Other than being able to sell a property that would other wise be hard to sell at the current ask or amount owed by the homeowner, what is the advantage for an owner to do a subject to mortgage.
Does anyone have a copy of a letter to send a prospective seller as an introduction?
Sometimes a seller has a circumstance that compels them to leave. It could be an illness, a job loss or change, a divorce, a partner who went to jail, or just too many expensive repairs for them to fix themselves. The idea is to market to an area, and then be there to solve problems and offer options that will benefit them. It is one thing to have late payments on their credit, but a foreclosure will stick for a long time and is harder to bounce back from, emotionally as well as financially. When that tipping point is reached for them, a seller will just want to walk away.

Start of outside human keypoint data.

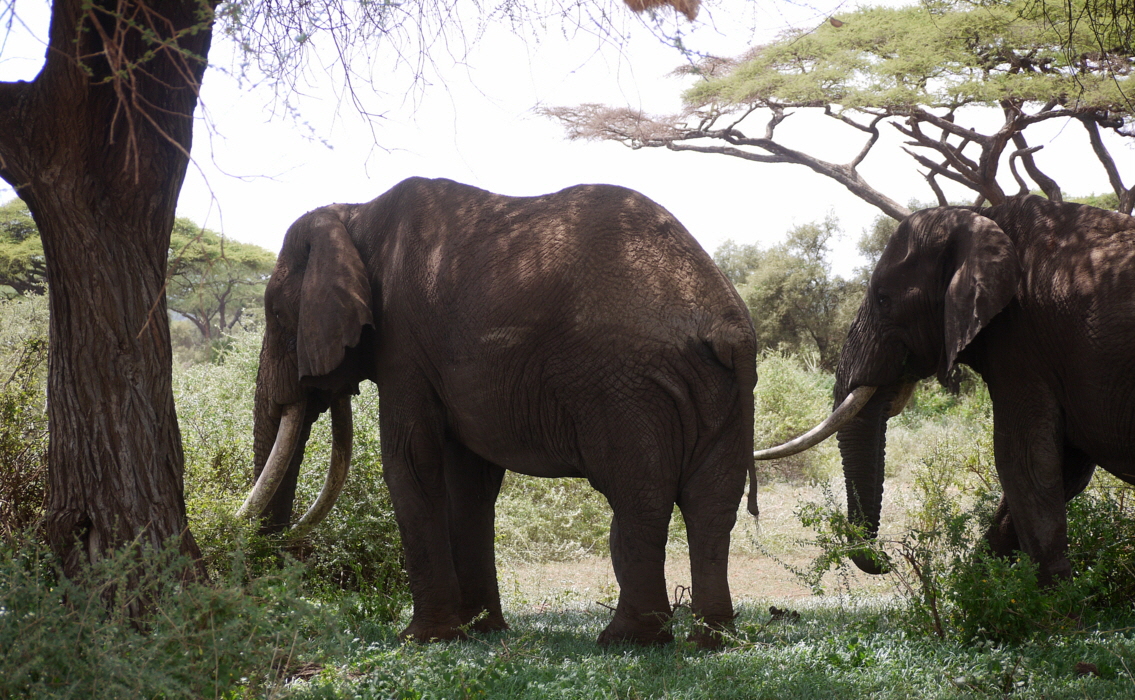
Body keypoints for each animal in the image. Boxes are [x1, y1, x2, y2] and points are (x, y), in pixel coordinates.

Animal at [237, 176, 762, 648]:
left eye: (277, 316)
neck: (354, 214)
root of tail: (727, 324)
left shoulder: (404, 342)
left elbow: (410, 461)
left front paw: (422, 639)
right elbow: (468, 480)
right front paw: (480, 630)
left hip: (629, 385)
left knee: (640, 499)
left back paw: (627, 641)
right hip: (720, 389)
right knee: (712, 505)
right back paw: (711, 640)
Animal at [758, 195, 1135, 585]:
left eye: (883, 299)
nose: (886, 560)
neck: (983, 219)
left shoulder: (1024, 344)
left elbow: (1024, 464)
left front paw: (1053, 600)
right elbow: (1064, 471)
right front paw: (978, 588)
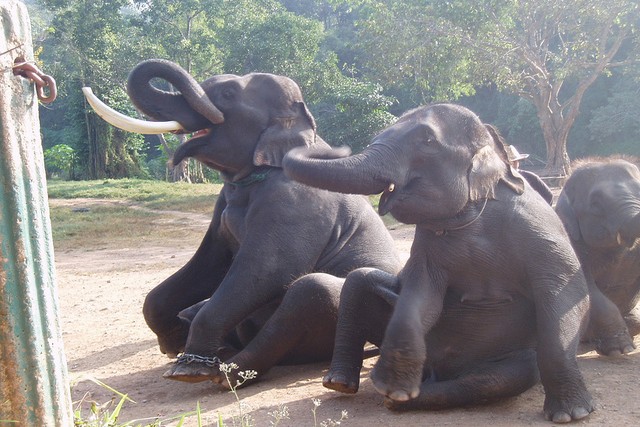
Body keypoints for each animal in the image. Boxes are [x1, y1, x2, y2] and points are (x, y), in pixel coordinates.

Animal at [83, 58, 400, 390]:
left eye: (228, 93)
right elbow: (211, 264)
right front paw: (173, 342)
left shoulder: (298, 201)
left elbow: (268, 269)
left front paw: (187, 367)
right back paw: (215, 350)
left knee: (312, 290)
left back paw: (223, 374)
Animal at [282, 103, 608, 422]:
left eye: (427, 141)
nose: (336, 145)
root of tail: (439, 373)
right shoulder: (426, 246)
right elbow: (422, 295)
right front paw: (392, 384)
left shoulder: (541, 232)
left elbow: (565, 293)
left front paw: (572, 414)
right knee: (359, 279)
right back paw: (350, 386)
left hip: (505, 360)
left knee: (502, 377)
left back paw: (398, 401)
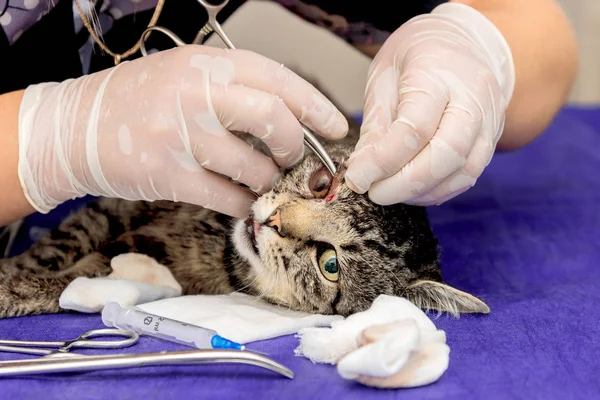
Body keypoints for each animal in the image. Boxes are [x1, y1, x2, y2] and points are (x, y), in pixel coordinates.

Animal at [0, 103, 490, 318]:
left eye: (330, 264)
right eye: (322, 184)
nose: (271, 221)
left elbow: (82, 276)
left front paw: (19, 289)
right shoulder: (126, 198)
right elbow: (62, 243)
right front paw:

In the past, I have presented three "ways" I can buy their house: Fast, Medium, and Slow. Fast is no repairs on their part, quick close and sub2. They still need moving money, deposit for first and last months' rent, and some agreed amount more (depending on their needs). Medium can be a lease option, where you control the property and do not go on title until you buy at a later point. And Slow is a conventional mortgage, where the house must meet standards set by conventional lenders, which means no great fixing, no bad roof, etc. I must include closing costs, origination fees, inspection, appraisal, which means that there is less money in the deal, and less to offer the seller.

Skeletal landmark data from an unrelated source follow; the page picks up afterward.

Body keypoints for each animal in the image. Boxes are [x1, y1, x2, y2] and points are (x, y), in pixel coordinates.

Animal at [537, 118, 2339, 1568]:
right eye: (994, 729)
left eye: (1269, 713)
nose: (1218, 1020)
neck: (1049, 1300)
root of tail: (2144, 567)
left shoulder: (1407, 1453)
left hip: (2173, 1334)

When you are talking with a seller, you are negotiating directly with them, trying to find a path that works for you and your goals, as well as a path that works for them and their goals. Normally there are agents in the middle of this. You need to have empathy and compassion, while you listen to what they need. Often they do *need* to sell fast.
SO...read over what I have written and write from your heart a letter that shows you are thinking of their need to sell fast. And without repairs. And get rid of a problem house. You are not there to take advantage of them, but to work out a deal that makes sense for both parties. I have had a local lawyer draft up a purchase agreement, or obtained (from a lawyer or title company) the local template from the Association of Realtors in my area, rather than one from a guru course. And I close at a title company, not at a kitchen table (I have done that, but I don't think it provides enough closure for the seller, as it doesn't feel "real" to them.)